Michael Brenden Dougherty/The Week:
"But it's not about Donald Trump."
This sentence brought me up short the first half-dozen times I heard it come out of the mouth of someone smart who was implausibly but passionately arguing that I should support Donald Trump. It is now very familiar. It is the response I got every time I pointed out that Donald Trump is not reliable, has a wicked character, is enslaved to his passions, and is kind of stupid. Now I recognize this sentence for what it is. "But it's not about Donald Trump" is the verbal initiation into what I call the esoteric case for Trump. It comes in many forms, but they all share a basic outline.
Meet The Press:
Welcome back to this week's Data Download. There's been the belief by some that in 2016, a working class white army is going to emerge for Donald Trump and swing key states for him. Well we've looked at the data in two of these states: Florida and Pennsylvania. And the numbers suggest there is a missing working class white vote out there. Working class whites who stayed home in 2012. But are these folks actually registering to vote for 2016? Well let's start with Florida. In the five counties with the highest percentage of white working class voters, places that should lean Republican this year, voter registration is up four and a half percent from last fall. But that's lower than the state's total registration increase of 4.7 percent.

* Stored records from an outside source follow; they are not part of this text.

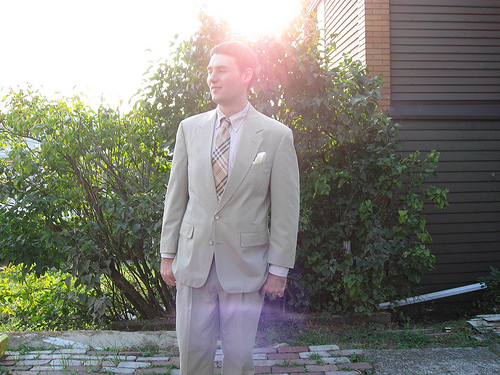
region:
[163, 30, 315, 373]
man in tan dress suit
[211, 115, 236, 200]
burberry plaid patterned tie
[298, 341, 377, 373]
brick layered sidewalk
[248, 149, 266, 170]
pocket square coming out of jacket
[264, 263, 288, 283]
sleeve coming out of tan jacket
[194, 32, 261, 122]
head looking toward left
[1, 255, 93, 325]
green grass with sun reflection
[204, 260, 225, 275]
bottom button left unbuttoned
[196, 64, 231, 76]
set of 2 eyes on person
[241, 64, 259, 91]
left ear of person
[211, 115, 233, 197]
the brown and tan tie of the man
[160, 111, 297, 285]
the tan suit coat of the man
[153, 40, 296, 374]
the suited man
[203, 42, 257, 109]
the head of the man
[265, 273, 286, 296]
the hand of the man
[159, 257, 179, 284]
the hand of the man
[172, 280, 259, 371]
the tan suit pants of the man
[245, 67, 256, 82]
the ear of the man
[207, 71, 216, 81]
the nose of the man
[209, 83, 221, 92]
the mouth of the man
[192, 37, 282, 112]
a man with red hair.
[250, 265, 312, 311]
the hand of a man.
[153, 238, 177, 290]
the right hand of a man.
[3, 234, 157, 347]
a lush green yard.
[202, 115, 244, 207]
a neck tie on a man.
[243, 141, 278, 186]
a hankee in a pocket.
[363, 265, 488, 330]
a hand rail on a walkway.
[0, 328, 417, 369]
a brick walkway.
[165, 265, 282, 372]
beige pants on a man.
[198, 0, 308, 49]
the bright sun over a house.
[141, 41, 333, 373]
man in a suit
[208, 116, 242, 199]
plaid tie worn by man in the suit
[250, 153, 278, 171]
white handkerchief in the pocket of the suit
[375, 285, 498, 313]
rain gutter on the side of the house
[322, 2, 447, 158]
side of the house behind the the man in the suit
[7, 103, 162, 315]
bush in the yard behind the man in the suit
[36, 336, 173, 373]
bricks on the ground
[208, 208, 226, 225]
button on the jacket of the suit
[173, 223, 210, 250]
pocket on the front of the suit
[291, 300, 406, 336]
bricks around the bush in the yard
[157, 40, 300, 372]
a young man in a suit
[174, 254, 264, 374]
pleated khaki pants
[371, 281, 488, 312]
a white rain gutter in front of a house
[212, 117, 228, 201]
a light-colored plaid tie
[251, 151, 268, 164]
a white, wrinkled pocket square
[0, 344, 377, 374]
a crooked brick pathway behind a man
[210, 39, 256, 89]
a short brunette hairstyle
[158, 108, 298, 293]
a khaki suit jacket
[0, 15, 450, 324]
small green trees behind a man in a suit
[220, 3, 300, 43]
a bright sun above green trees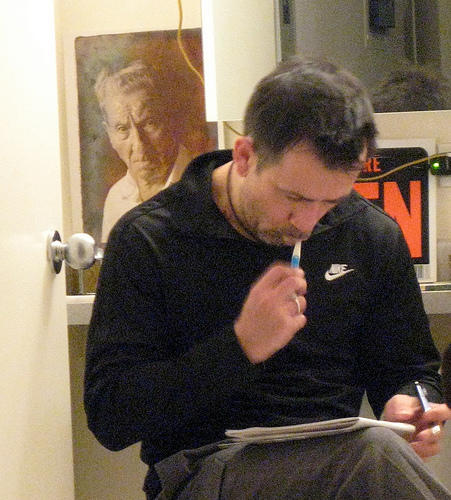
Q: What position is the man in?
A: Sitting.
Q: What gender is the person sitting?
A: Male.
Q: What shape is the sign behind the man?
A: Rectangle.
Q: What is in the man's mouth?
A: A toothbrush.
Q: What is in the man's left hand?
A: A pen.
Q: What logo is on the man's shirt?
A: Nike.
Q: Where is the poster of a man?
A: On the wall.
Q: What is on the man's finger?
A: A ring.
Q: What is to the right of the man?
A: An open door.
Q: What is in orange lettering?
A: An OPEN sign.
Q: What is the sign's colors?
A: Black and orange.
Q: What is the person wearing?
A: A black shirt.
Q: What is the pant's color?
A: Gray.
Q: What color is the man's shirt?
A: Black.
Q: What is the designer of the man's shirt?
A: Nike.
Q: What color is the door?
A: White.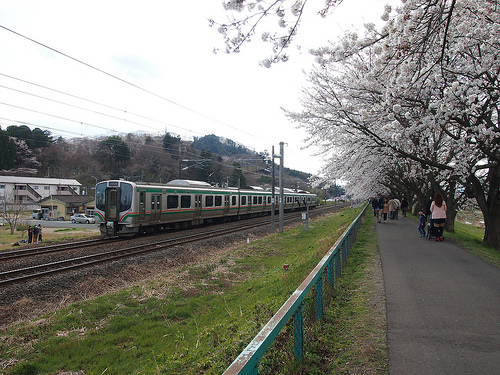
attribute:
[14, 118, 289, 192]
trees — white 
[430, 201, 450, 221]
blazer — pink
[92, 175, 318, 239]
passenger train — green, orange, white, silver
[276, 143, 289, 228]
pole — wood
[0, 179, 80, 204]
building — white, apartment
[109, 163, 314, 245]
train — electric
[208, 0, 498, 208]
cherry blossom — trees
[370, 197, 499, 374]
walkway — smooth, blacktop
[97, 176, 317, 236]
train — long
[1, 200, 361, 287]
train track — going into distance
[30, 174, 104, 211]
roof — grey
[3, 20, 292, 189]
lines — utility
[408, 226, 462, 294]
shoes — red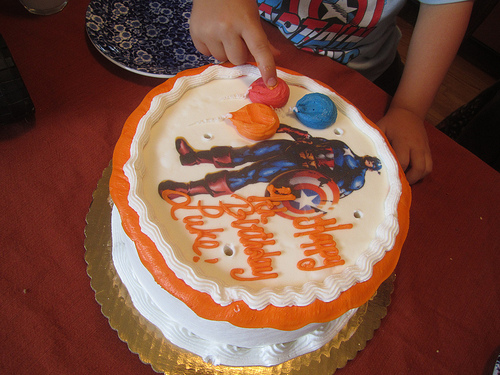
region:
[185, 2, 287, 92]
a finger touching icing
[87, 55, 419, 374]
a orange and white birthday cake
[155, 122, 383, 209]
action hero on a cake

And compare that to the five most diverse counties in Florida, which largely lean Democratic, where registration is up 5.7 percent. So there does not seem to be a Trump advantage in Florida.
Well let's go to Pennsylvania. In the five most white working class counties, voter registration is up a mere 2.8 percent. It's significantly lower than the state up-- updates overall: 4.8 percent. And again, lower in Pennsylvania than the five most diverse counties in the state, where voter registration has increased over 5 percent.
So in these places where Trump has the most votes to gain -- the voters who could potentially win him this election -- there's no evidence that people are registering to vote in droves. In fact, there's no evidence that anybody's in these counties registering people to vote. Many of the folks in these counties stayed home in 2012, and it's quite possible we'll see the same thing this November.